Mary Shacklett of Transworld Data details how electronics OEMs are exploring use of 3D printing in printed circuit boards and components.
By using 3D printing, companies can make a physical object from a three-dimensional digital model by laying down many thin layers of a material in succession in the multilayer environment that 3D modelling software provides. This process is also referred to as additive manufacturing (AM), a term which attempts to describe the layer-by-layer digital build of an object that is ultimately rendered into a physical form.

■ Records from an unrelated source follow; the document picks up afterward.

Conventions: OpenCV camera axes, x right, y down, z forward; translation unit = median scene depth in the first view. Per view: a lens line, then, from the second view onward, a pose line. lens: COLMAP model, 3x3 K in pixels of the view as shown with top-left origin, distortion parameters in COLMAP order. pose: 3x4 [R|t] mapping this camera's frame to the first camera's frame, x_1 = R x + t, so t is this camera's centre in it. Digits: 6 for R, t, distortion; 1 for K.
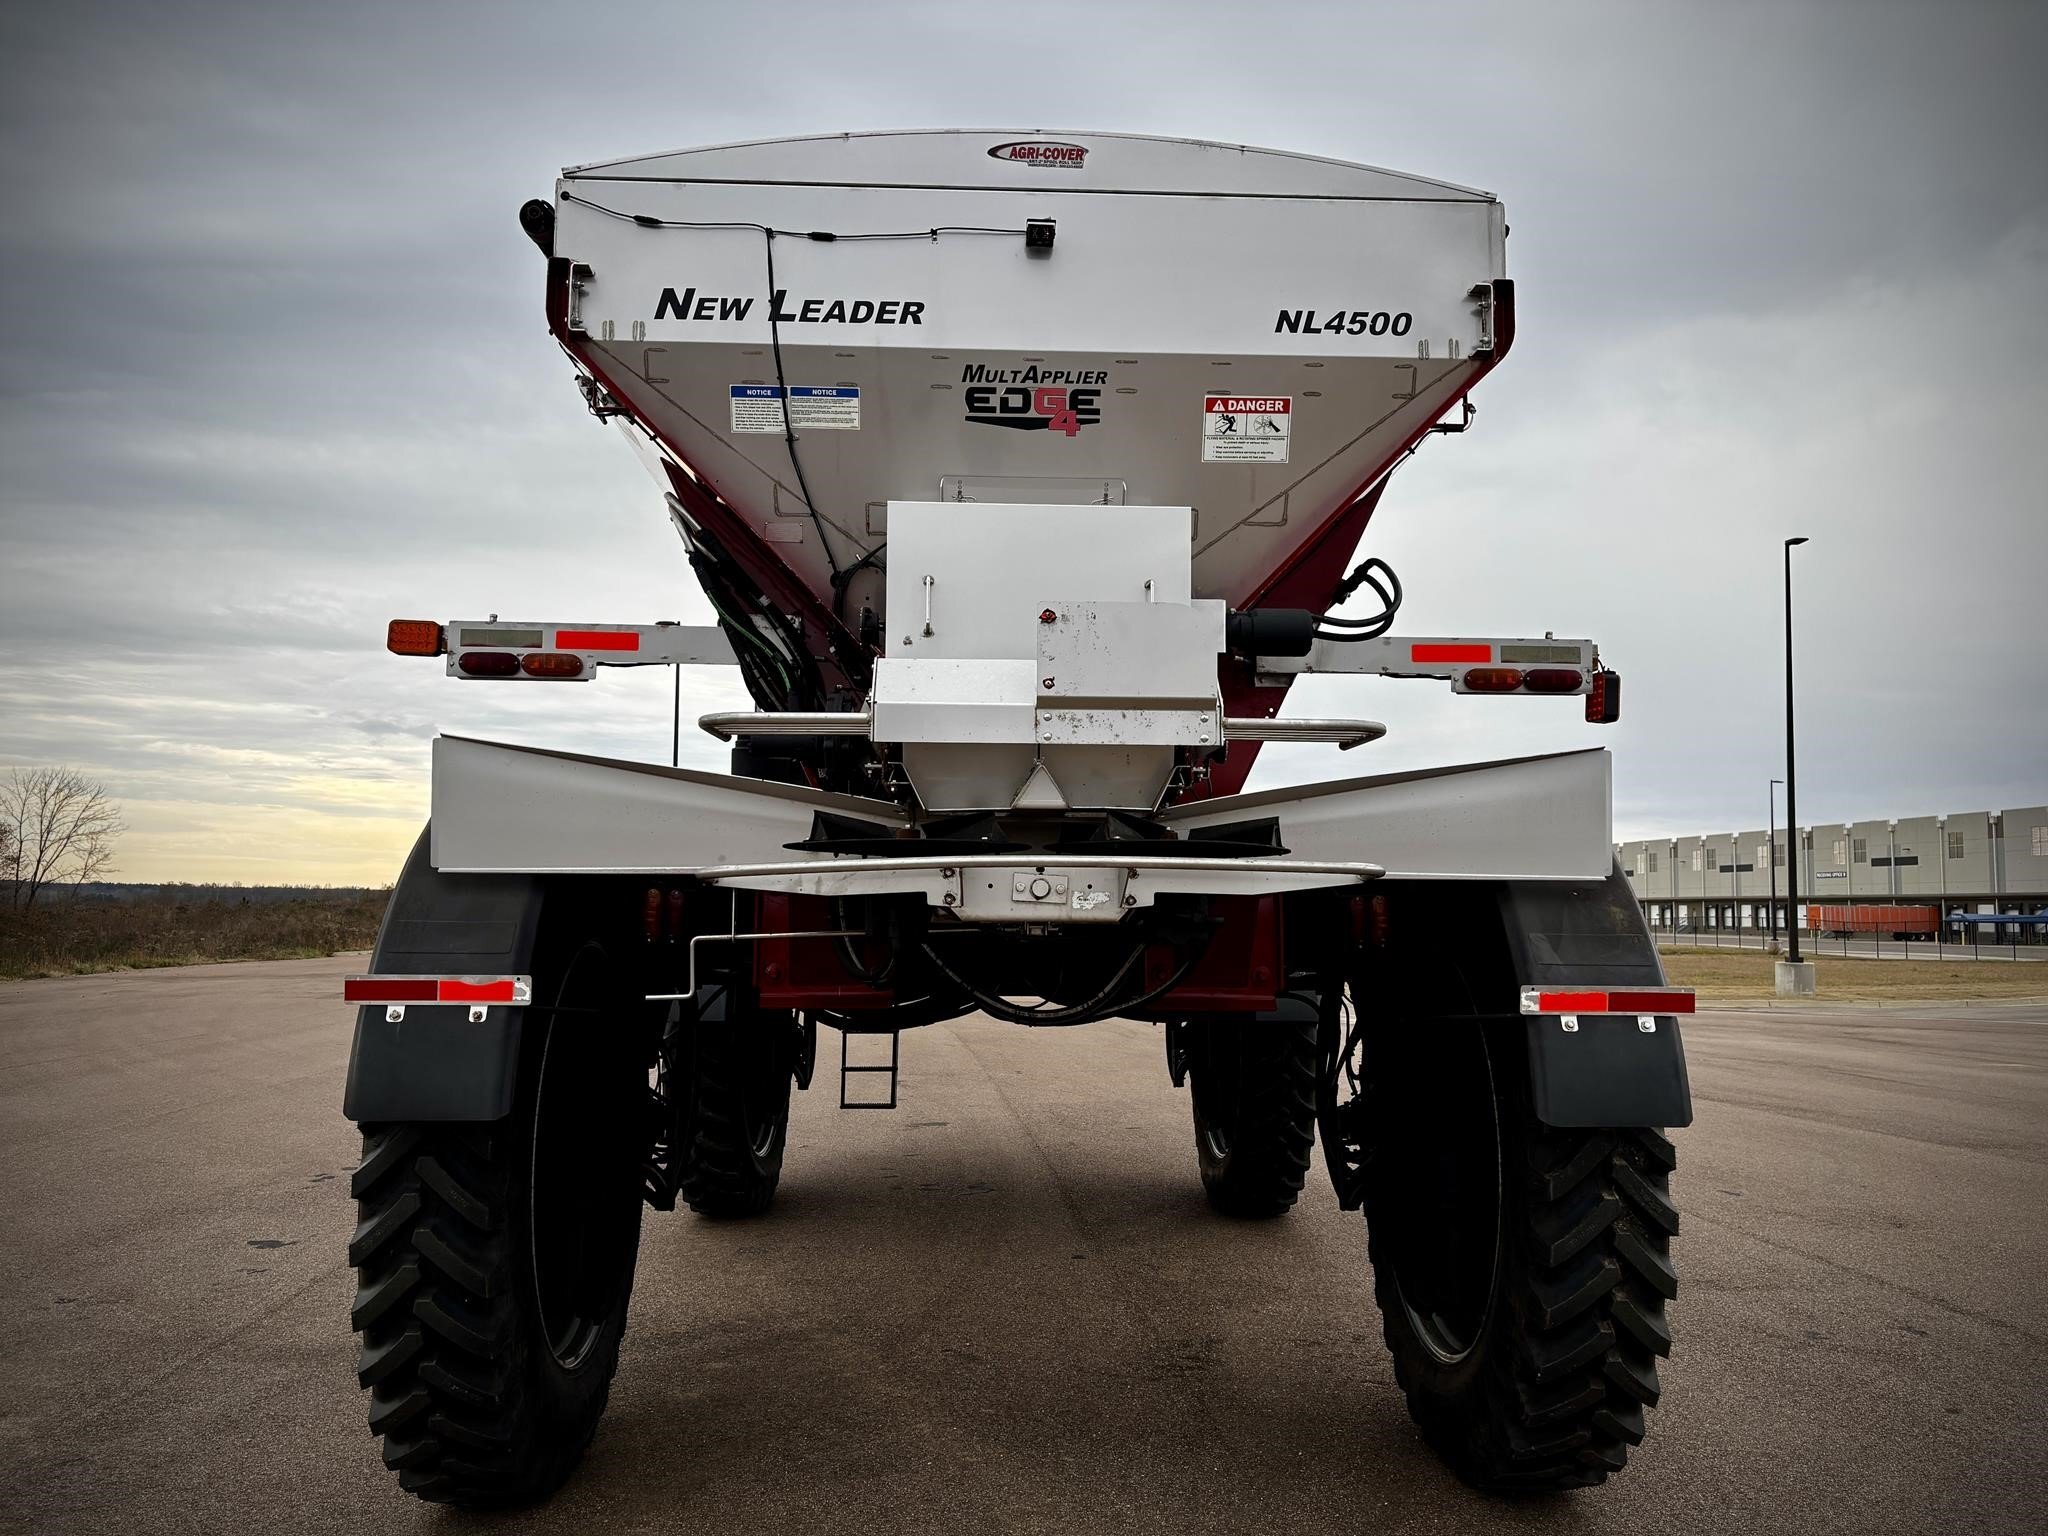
lens RADIAL K [[1508.0, 0, 1024.0], [0, 1508.0, 768.0], [0, 0, 1]] dist [0.108619, -0.236752]
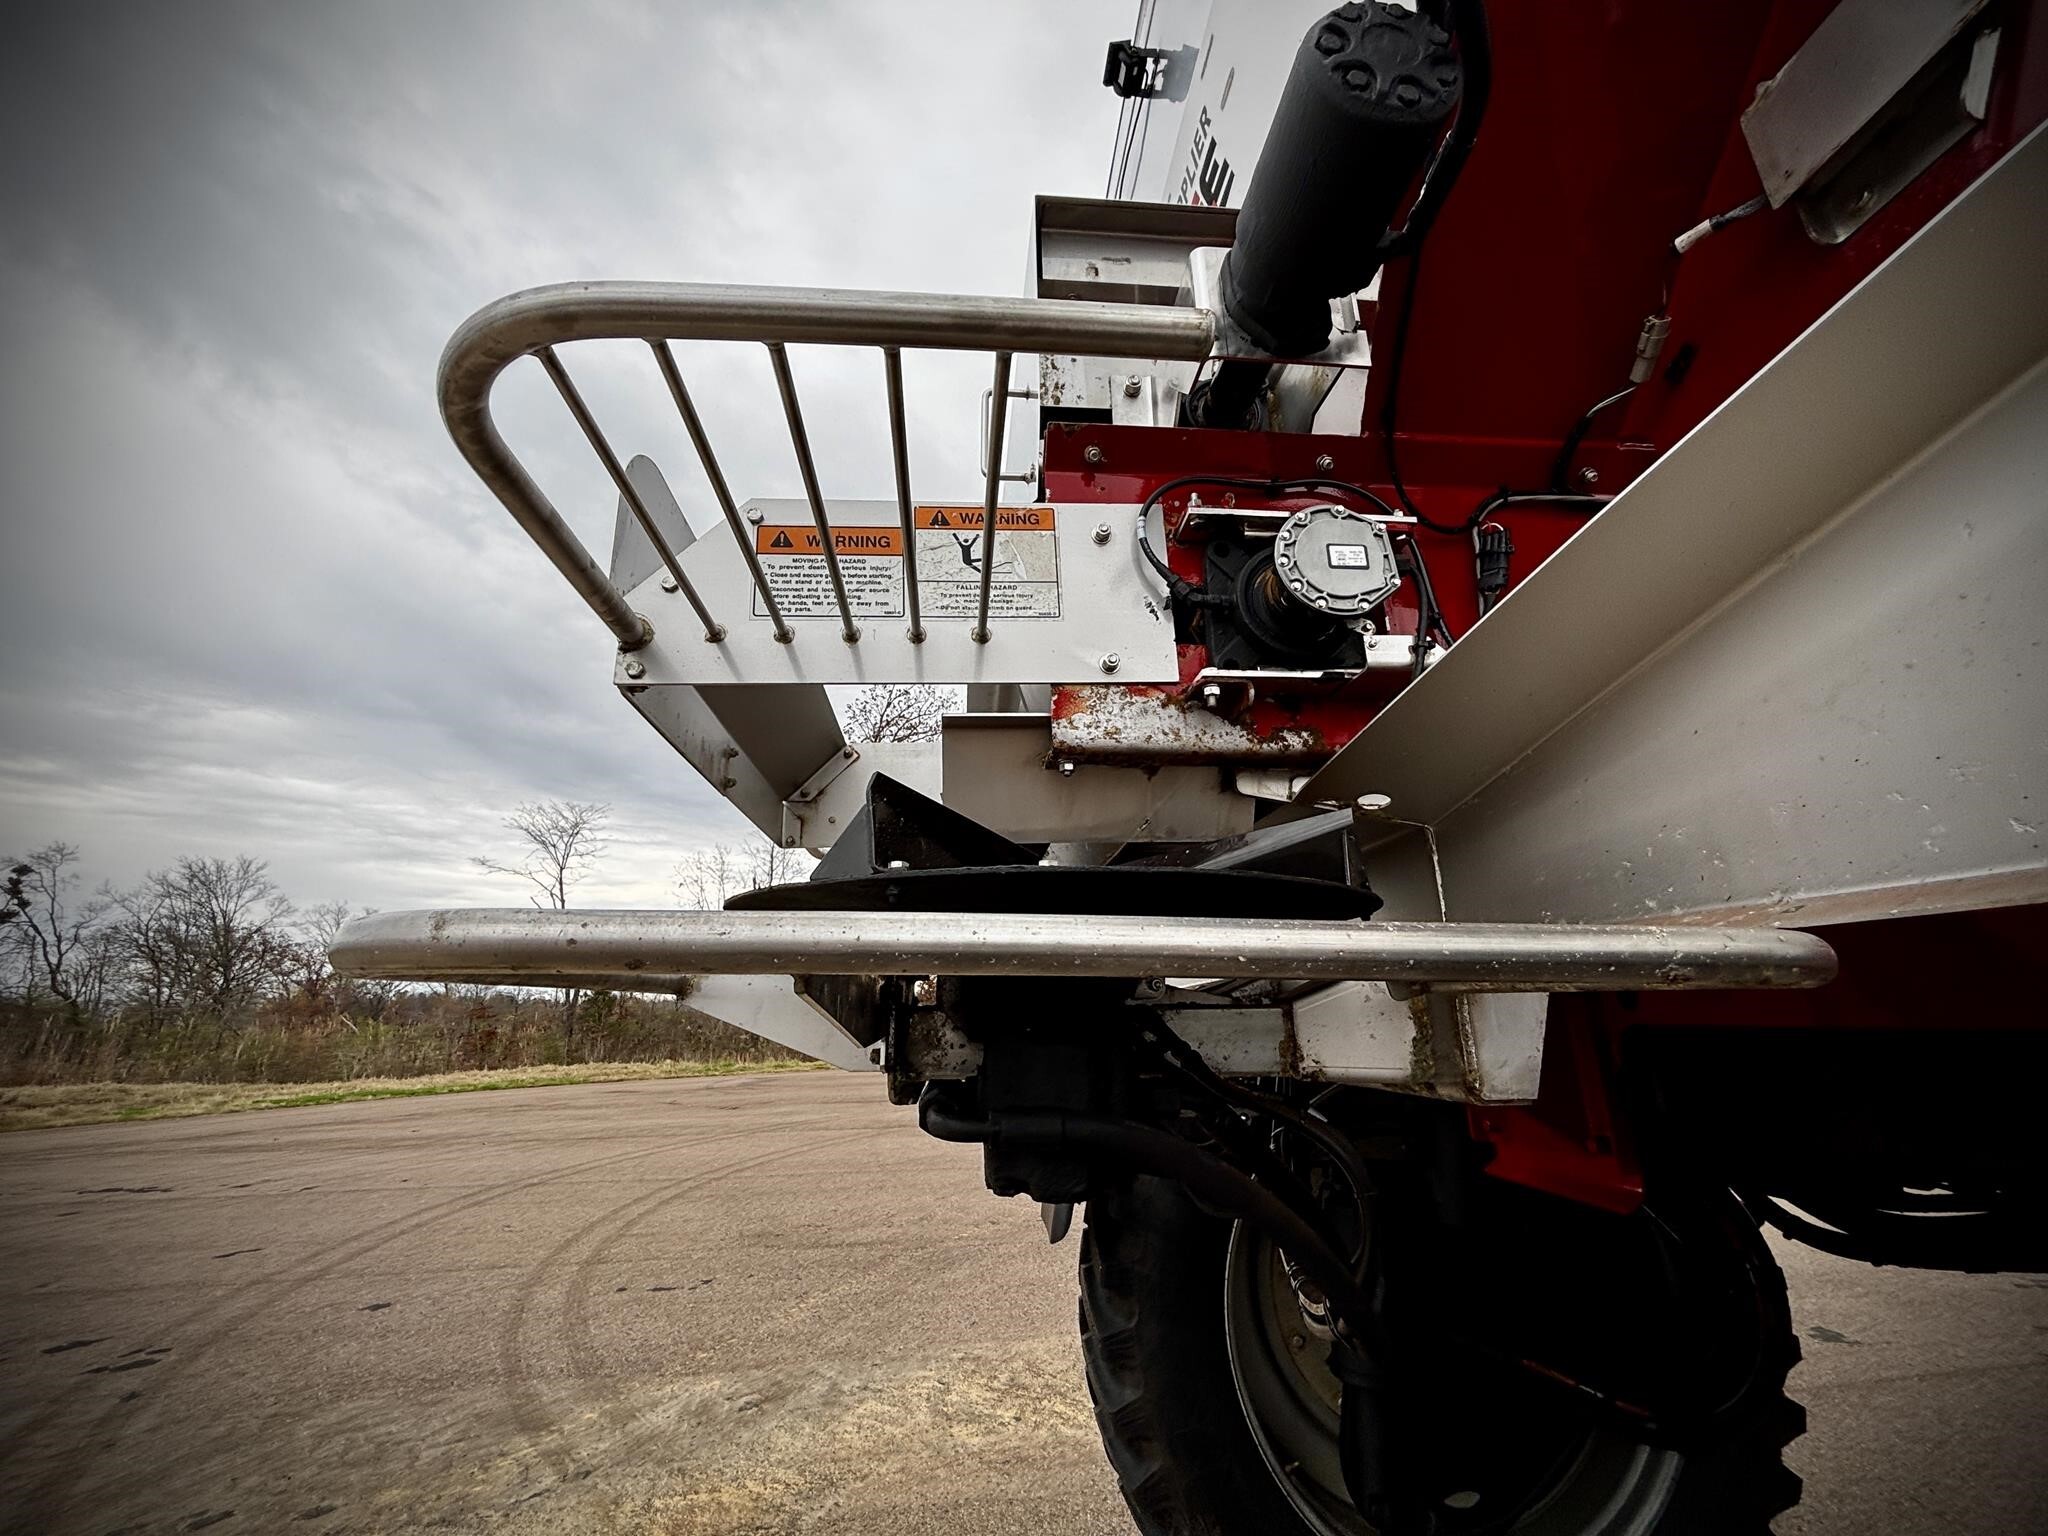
lens RADIAL K [[832.6, 0, 1013.5], [0, 832.6, 763.7], [0, 0, 1]] dist [-0.004432, -0.000246]
pose [[0.032888, -0.300891, -0.953091, 0.289632], [0.106216, 0.949259, -0.296016, 0.072682], [0.993799, -0.091498, 0.063179, 0.877161]]
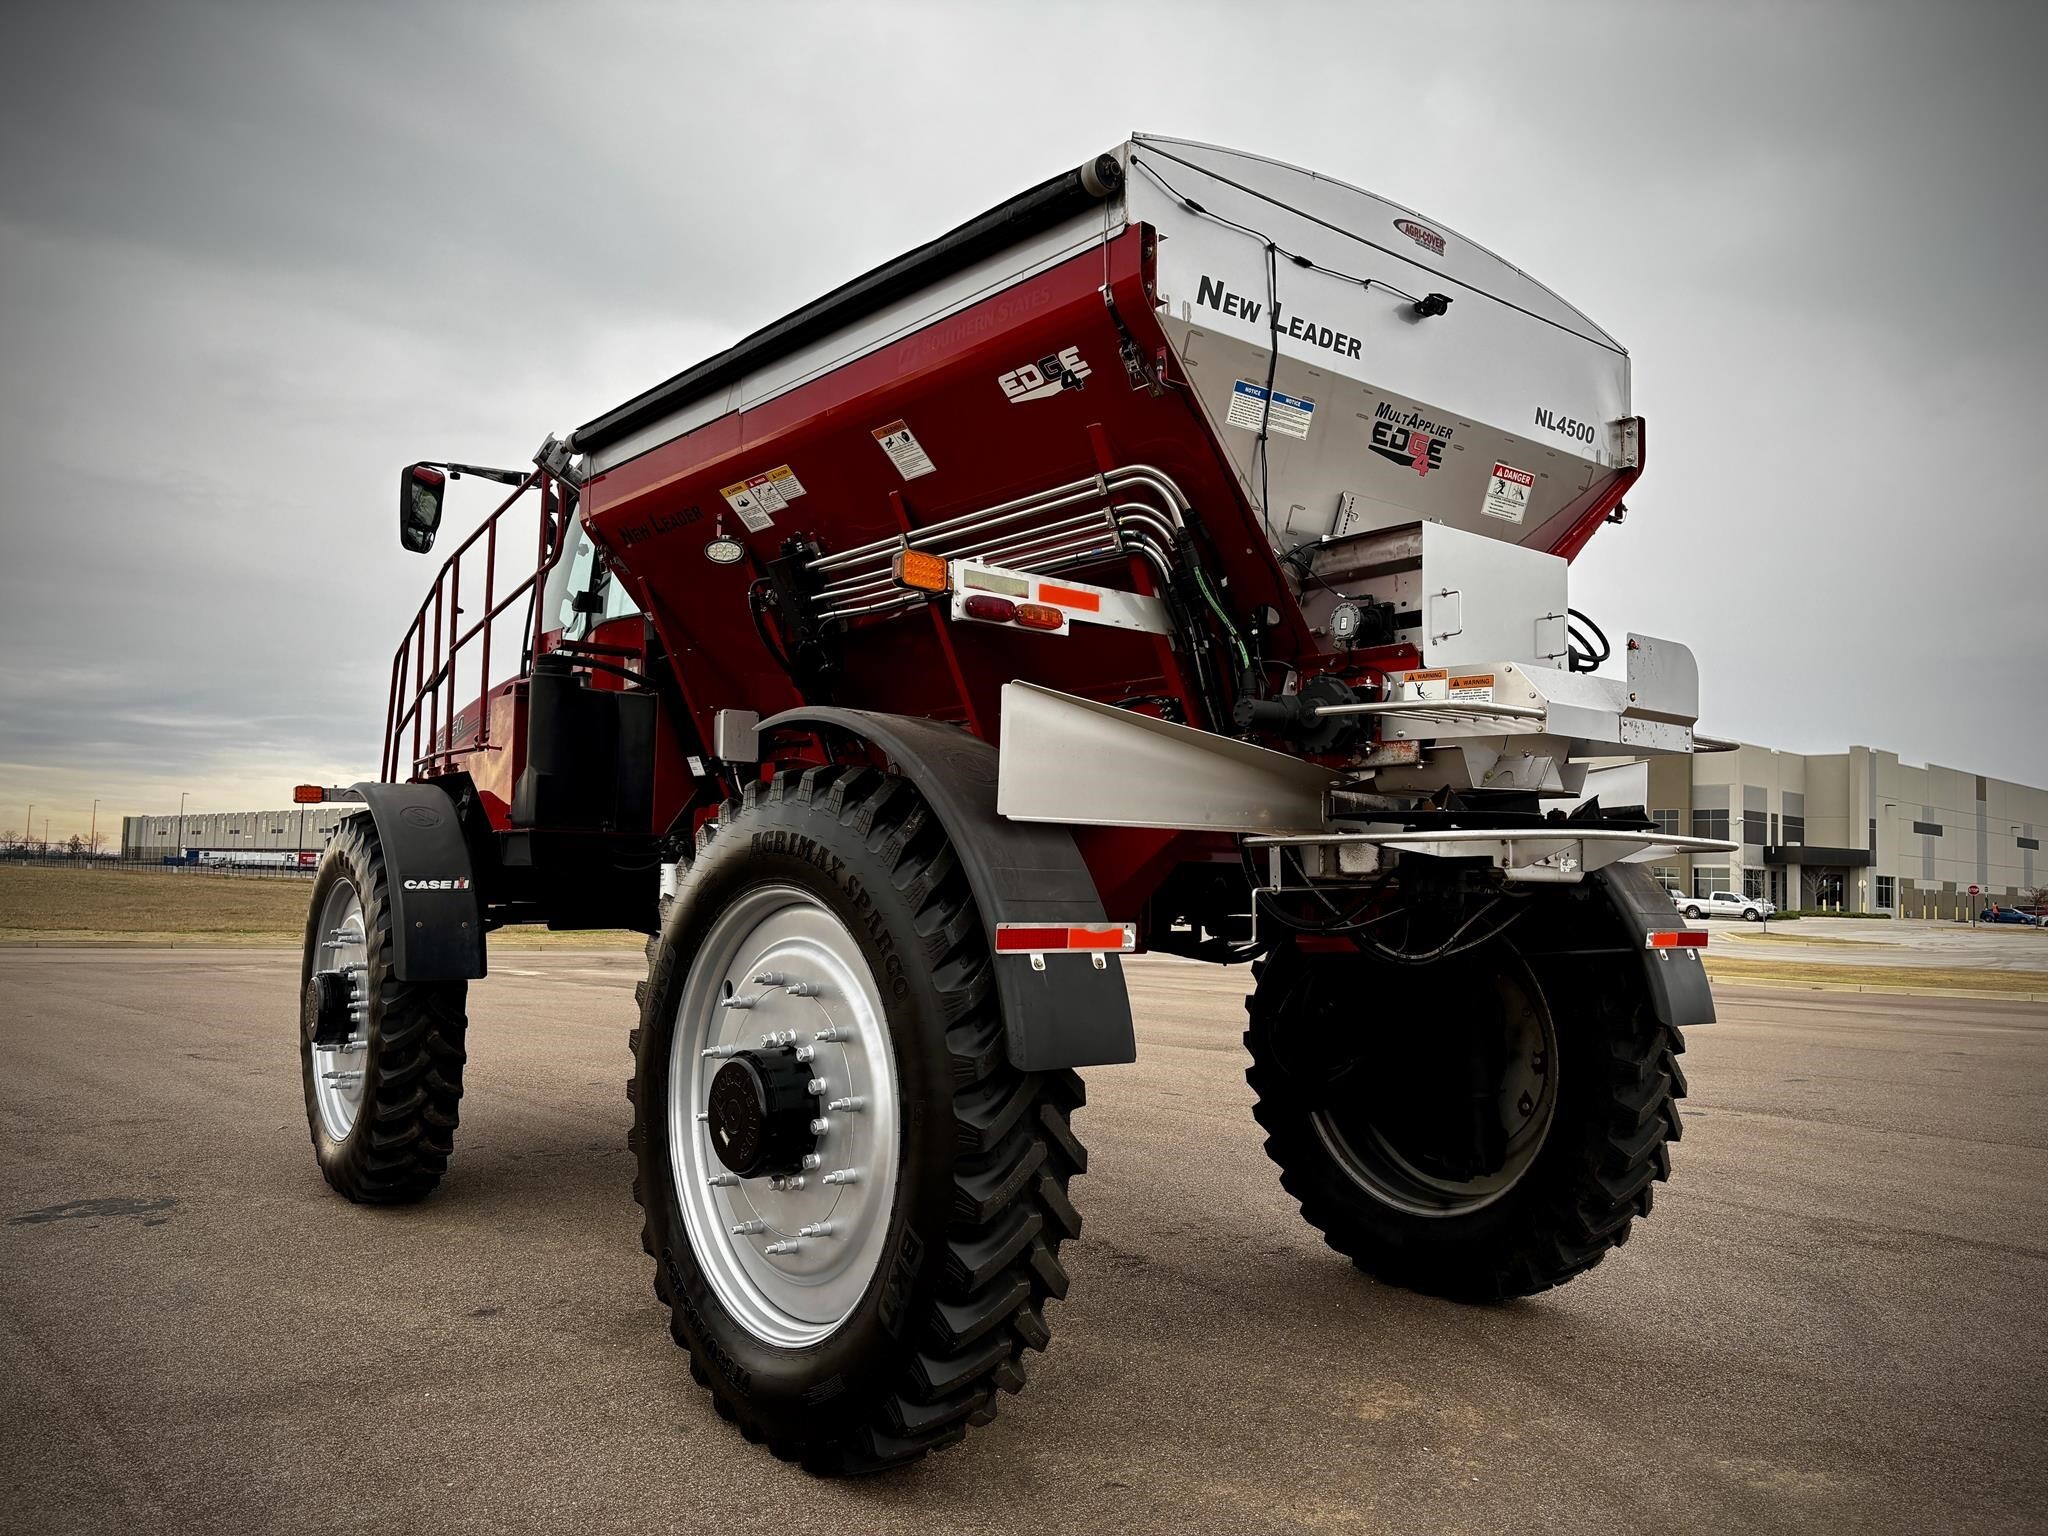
lens RADIAL K [[1564.4, 0, 1024.0], [0, 1564.4, 768.0], [0, 0, 1]] dist [0.031792, -0.000332]
pose [[0.794358, 0.056146, 0.604850, -0.969106], [-0.079287, 0.996784, 0.011600, 0.022552], [-0.602254, -0.057171, 0.796255, 0.187987]]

3D printing has been used successfully in manufacturing relatively small objects that require high levels of customisation such as hearing aids and dental titanium implants. The process saves time in design, enables rapid prototyping and checkout of experimental designs, and gives companies advance visibility of potential design problems before these problems physically manifest themselves in production and are exponentially costlier to correct. One by one, 3D printing success stories are growing. In the hearing aid market alone, over 10 million people worldwide are now using 3D printed hearing aids.
Now, examples in the electronics market are emerging. For example, in one case, 3D printing was used to produce a solderless 1/16inch circuit board containing a simple microcontroller circuit that flashes three LEDs in sequence, the circuit board is designed and printed on a PolyLactic Acid (PLA) thermoplastic filament printer, trace channels are filled with a commercial conductive paint that is highly conductive, and the result is a working circuit board that is not as vibration resistant as a soldered circuit board, but that can be quite useful for experimental circuits and prototypes.
At first glance, this might seem simplistic, and even just a demonstrative approach to 3D printing techniques in electronics manufacture. However, the reality is that three-dimensional (3D) additive manufacturing techniques have already been utilised to make 3D electrical components like resistors, capacitors, inductors, circuits, and passive wireless sensors.
In their work at the University of California at Berkeley, Doctors Shen Yang and Sung-Yueh Wu used fused deposition modelling technology and a multiple-nozzle printing system with a printing resolution of 30μm to construct 3D supporting and sacrificial structures for a prototypical integrated circuit that would be used for passive wireless sensors. The scientists then removed the sacrificial materials from the circuit they were constructing, and injected suspensions of silver particles to form metallic interconnect elements. The resulting integrated circuit prototype showed good characteristics of fabricated 3D microelectronics components.
“This work establishes an innovative approach to construct arbitrary 3D systems with embedded electrical structures as integrated circuitry for various applications, including the demonstrated passive wireless sensors,” reported the scientists. “We propose to use regular 3D printing equipment to construct 3D microstructures with embedded metallic elements by means of fillings of liquid metal paste to produce a variety of basic microelectronics components, such as resistors, capacitors, and inductors… By connecting these basic components, one can build more complicated circuitries as well as numerous functional systems.”
Already there are commercialisation efforts underway for 3D printing of electronics circuit boards and components. At the same time, 3D printing is still a nascent technology that must overcome its share of hurdles before use in electronics expands.
“The key challenge in 3D printing electronics is developing material suitable to be used in a desktop 3D printer,” said Dr. Elena Polyakova of Graphene 3D Lab.“To do this, you must incorporate conductive material (such as graphene) with a standard 3D printing material, but not so much that the filament loses processability. The advantages of 3D printing are that it has the ability to truly integrate electronics with objects, and the fact that 3D printing allows for distributed manufacturing,” Polyakova added.
Another key hurdle for 3D printing is equalling the reliability levels that 2D electronics fabrication delivers, given the over 10 years of in-production use that have perfected 2D techniques.
Despite these hurdles, however, even as reliability, repeatability, speed, and yield issues remain with 3D electronics printing, 3D printing should be on the technology roadmaps of electronics manufacturers because of its potential to provide an agile approach to the more complex geometries and materials that are likely to be required for electronics in future advanced manufacturing environments.
"When we use it [3D printing], we can print at different angles and conform it the way we want," said Dale Kurita, a senior electronics technologist at Lawrence Livermore National Laboratory. "There's just unlimited capabilities in the future. This opens up a whole new door for people to look at electronics differently.”